Apple is widely expected to launch its tablet device later this month and speculation abounds about this highly anticipated gadget. But there is a significant wild-card: 3G access.
The 3G access issue was noted by Macquarie analyst Phil Cusick and it's a point worth pondering amid all of the media reports over the holidays. The Financial Times pegs a Jan. 26 launch for Apple's tablet. John Paczkowski at Digital Daily says the Apple shindig will be Jan. 27.
In a research note, Cusick noted that as beautiful as an Apple tablet may be its success will be driven or limited by connectivity. Just Wi-Fi may be limiting. 3G access is going to be pricey. Where's the balance?

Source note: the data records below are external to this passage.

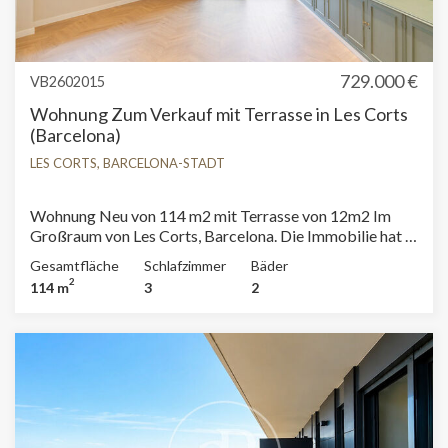
729.000 €
VB2602015
Wohnung Zum Verkauf mit Terrasse in Les Corts
(Barcelona)
LES CORTS, BARCELONA-STADT
Wohnung Neu von 114 m2 mit Terrasse von 12m2 Im
Großraum von Les Corts, Barcelona. Die Immobilie hat 3
Zimmer, 2 Bäder, Klimaanlage, Einbauschränke,
Gesamtfläche
Schlafzimmer
Bäder
Waschküche, Balkon, Heizung und Pförtner.
2
114 m
3
2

Cusick notes that the Kindle model, where 3G service is bundled into the price, isn't going to fly with full PC firepower, apps and lots of data consumption. The Kindle, media only model, has wireless data costs of $6 a month, estimates Cusick. Wireless data plans can run you $60 a month.
Simply put, how Apple packages in the 3G access will be a big factor with the iTablet, iSlate or whatever this device is called. Cusick writes:
Giving the carrier a piece of any media revenue (like Kindle does) rather than a high monthly service price could help, but could also result in higher prices for iTunes content, cut into Apple's already thin margins on iTunes, or limit a customer's ability to download over 3G and doesn't address browser/email pricing. The best result may be that devices offer tiers of 3G service, from a low-end with just Kindle-line functionality and pricing, to a highend with a fully functional browser and matching high monthly fee.
Those options sound pretty complicated to me.
In any case, the total cost of ownership for Apple's tablet should be monitored at launch. Analysts are expecting something in the $800 range per device with 3 million to 5 million shipments in fiscal 2010.